In 2009, Bon Appétit Executive Chef Shaun Holtgreve started a garden at Target in Minneapolis, MN by tilling a 100 ft. x 60 ft. plot on its campus. When the company claimed that land for expansion, Shaun shifted his focus to establishing a specialized container herb garden on a balcony where Target associates frequently eat lunch.
The A-frame, stainless steel Mobile Edible Wall Unit (MEWU) at Café Target is a self-watering system by Green Living Technologies International. The MEWU has 48 square feet of growing space, separated into hundreds of “cells” for seedlings. The garden provides dozens of varieties of herbs to the café including basil, mint, thyme, lemongrass, oregano, sage, and cilantro. In the Minnesota climate, the MEWU can be used from May (after last frost) to October (before the fall frost). After that it is stored inside for the winter.

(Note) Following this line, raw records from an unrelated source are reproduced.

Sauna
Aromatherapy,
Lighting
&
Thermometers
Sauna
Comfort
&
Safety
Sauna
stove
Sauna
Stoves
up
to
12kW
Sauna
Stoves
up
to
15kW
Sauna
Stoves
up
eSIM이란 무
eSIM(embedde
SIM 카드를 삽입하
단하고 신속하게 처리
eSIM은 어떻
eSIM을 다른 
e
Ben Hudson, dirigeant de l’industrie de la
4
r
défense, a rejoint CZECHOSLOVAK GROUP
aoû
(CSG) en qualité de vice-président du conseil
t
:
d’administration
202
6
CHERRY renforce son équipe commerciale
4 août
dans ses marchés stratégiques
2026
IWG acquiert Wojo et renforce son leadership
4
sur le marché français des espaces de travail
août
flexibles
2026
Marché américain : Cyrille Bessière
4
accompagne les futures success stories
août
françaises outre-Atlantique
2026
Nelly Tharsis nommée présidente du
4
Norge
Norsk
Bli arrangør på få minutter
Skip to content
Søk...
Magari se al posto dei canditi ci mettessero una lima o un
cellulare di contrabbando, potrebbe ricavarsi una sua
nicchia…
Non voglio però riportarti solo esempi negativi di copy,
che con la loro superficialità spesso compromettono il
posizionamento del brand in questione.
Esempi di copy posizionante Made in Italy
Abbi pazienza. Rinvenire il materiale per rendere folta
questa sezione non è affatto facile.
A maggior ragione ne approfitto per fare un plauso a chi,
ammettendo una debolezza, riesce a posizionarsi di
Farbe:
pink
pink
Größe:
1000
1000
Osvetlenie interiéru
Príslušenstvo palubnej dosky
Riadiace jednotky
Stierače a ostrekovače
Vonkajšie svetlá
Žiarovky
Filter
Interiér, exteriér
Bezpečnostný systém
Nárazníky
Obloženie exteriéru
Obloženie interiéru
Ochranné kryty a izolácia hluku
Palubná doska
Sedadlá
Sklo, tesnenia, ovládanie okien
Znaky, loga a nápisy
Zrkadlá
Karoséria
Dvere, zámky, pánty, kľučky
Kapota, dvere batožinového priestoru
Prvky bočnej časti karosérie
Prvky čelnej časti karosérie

At the beginning of each growing season, Shaun sends the café’s wish list of plants to Tommy Carver’s, a local landscape and florist company. The company starts the transplants in their off-site greenhouse and when ready, they will place the plants in the system’s empty cells.
Through trial and error, the team has learned that some plants do better than others in the MEWU. For example, even small tomato plants had a rough time supporting themselves and growing horizontally. However, most herbs, lettuces, and compact plants worked well, which could also be used more broadly in café. According to Shaun during the summer of 2013 the MEWU was planted entirely of herbs and yielded approximately 30 pounds throughout the season—the largest harvest of usable product yet.